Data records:
*-*-*

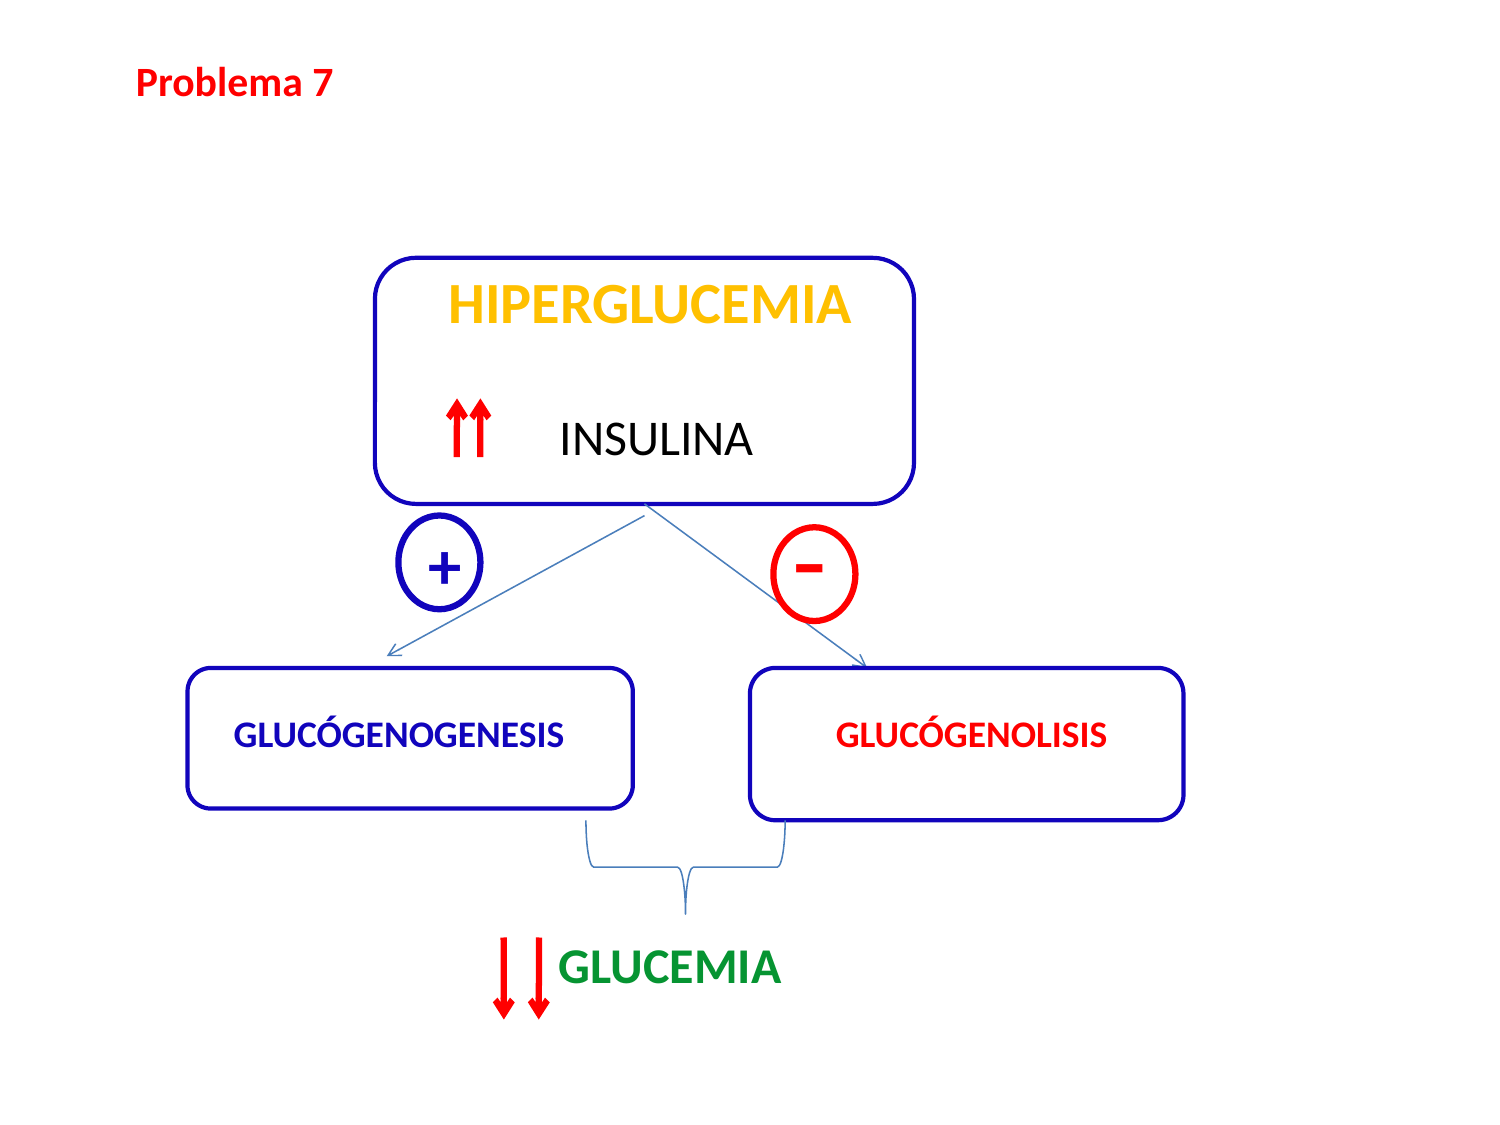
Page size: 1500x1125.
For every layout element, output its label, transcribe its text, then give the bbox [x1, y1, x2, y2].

text_box + [414, 515, 425, 522]
text_box GLUCÓGENOGENESIS [218, 703, 580, 763]
text_box [747, 665, 1186, 823]
text_box [372, 255, 917, 507]
text_box GLUCEMIA [394, 925, 1055, 1001]
text_box [396, 513, 440, 612]
text_box [185, 665, 635, 811]
text_box [585, 820, 786, 915]
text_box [673, 474, 839, 698]
text_box GLUCÓGENOLISIS [820, 703, 1123, 763]
text_box [844, 538, 858, 610]
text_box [445, 456, 587, 716]
text_box Problema 7 [121, 46, 359, 112]
text_box + [414, 603, 429, 611]
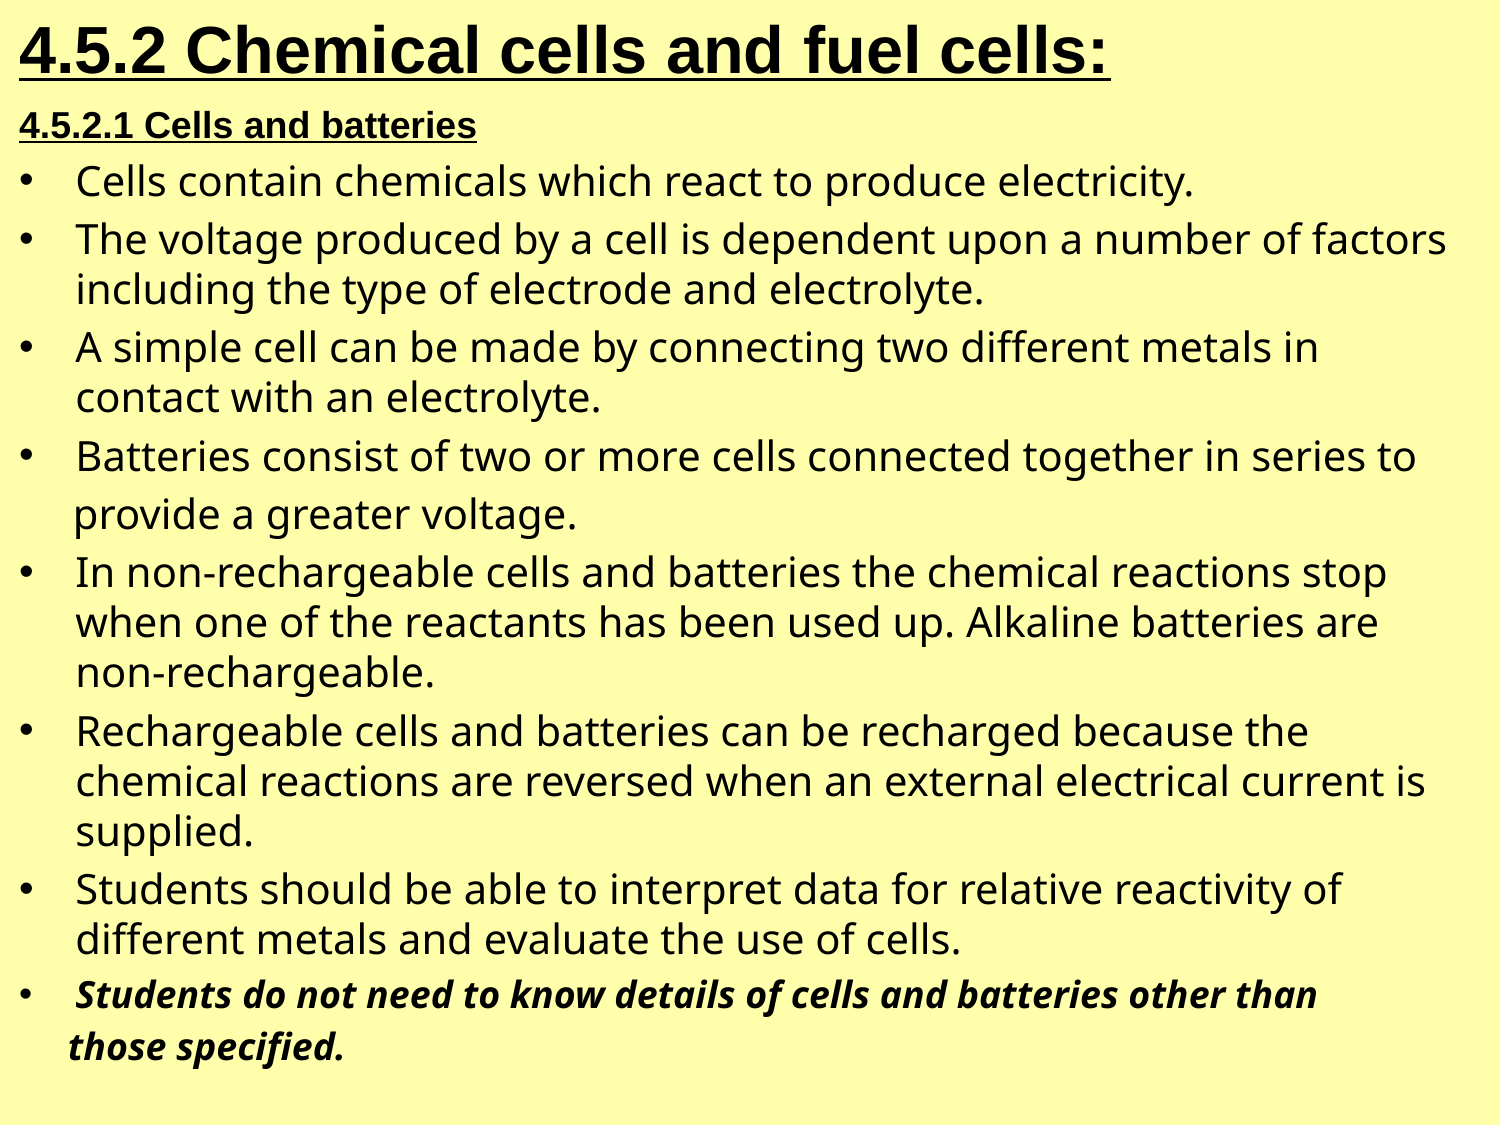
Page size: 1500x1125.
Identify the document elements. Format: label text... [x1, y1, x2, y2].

text_box 4.5.2.1 Cells and batteries Cells contain chemicals which react to produce electricity. The voltage produced by a cell is dependent upon a number of factors including the type of electrode and electrolyte. A simple cell can be made by connecting two different metals in contact with an electrolyte. Batteries consist of two or more cells connected together in series to provide a greater voltage. In non-rechargeable cells and batteries the chemical reactions stop when one of the reactants has been used up. Alkaline batteries are non-rechargeable. Rechargeable cells and batteries can be recharged because the chemical reactions are reversed when an external electrical current is supplied. Students should be able to interpret data for relative reactivity of different metals and evaluate the use of cells. Students do not need to know details of cells and batteries other than those specified. Opportunity for assessment and feedback in exercise books: Slide 11,13 and 16. [4, 93, 1469, 701]
text_box 4.5.2 Chemical cells and fuel cells: [4, 0, 1469, 93]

*-*-*

» TASK DESCRIPTION
Omit the pictures and write out the remaining data exactly.

» SOLUTION TO THIS PROBLEM
Page size: 1500x1125.
For every layout element, output its label, transcribe its text, then give the bbox [x1, y1, x2, y2].

text_box + [414, 515, 425, 522]
text_box GLUCÓGENOGENESIS [218, 703, 580, 763]
text_box [747, 665, 1186, 823]
text_box [372, 255, 917, 507]
text_box GLUCEMIA [394, 925, 1055, 1001]
text_box [396, 513, 440, 612]
text_box [185, 665, 635, 811]
text_box [585, 820, 786, 915]
text_box [673, 474, 839, 698]
text_box GLUCÓGENOLISIS [820, 703, 1123, 763]
text_box [844, 538, 858, 610]
text_box [445, 456, 587, 716]
text_box Problema 7 [121, 46, 359, 112]
text_box + [414, 603, 429, 611]
Page size: 1500x1125.
Identify the document elements. Format: label text... [x1, y1, x2, y2].

text_box 4.5.2.1 Cells and batteries Cells contain chemicals which react to produce electricity. The voltage produced by a cell is dependent upon a number of factors including the type of electrode and electrolyte. A simple cell can be made by connecting two different metals in contact with an electrolyte. Batteries consist of two or more cells connected together in series to provide a greater voltage. In non-rechargeable cells and batteries the chemical reactions stop when one of the reactants has been used up. Alkaline batteries are non-rechargeable. Rechargeable cells and batteries can be recharged because the chemical reactions are reversed when an external electrical current is supplied. Students should be able to interpret data for relative reactivity of different metals and evaluate the use of cells. Students do not need to know details of cells and batteries other than those specified. Opportunity for assessment and feedback in exercise books: Slide 11,13 and 16. [4, 93, 1469, 701]
text_box 4.5.2 Chemical cells and fuel cells: [4, 0, 1469, 93]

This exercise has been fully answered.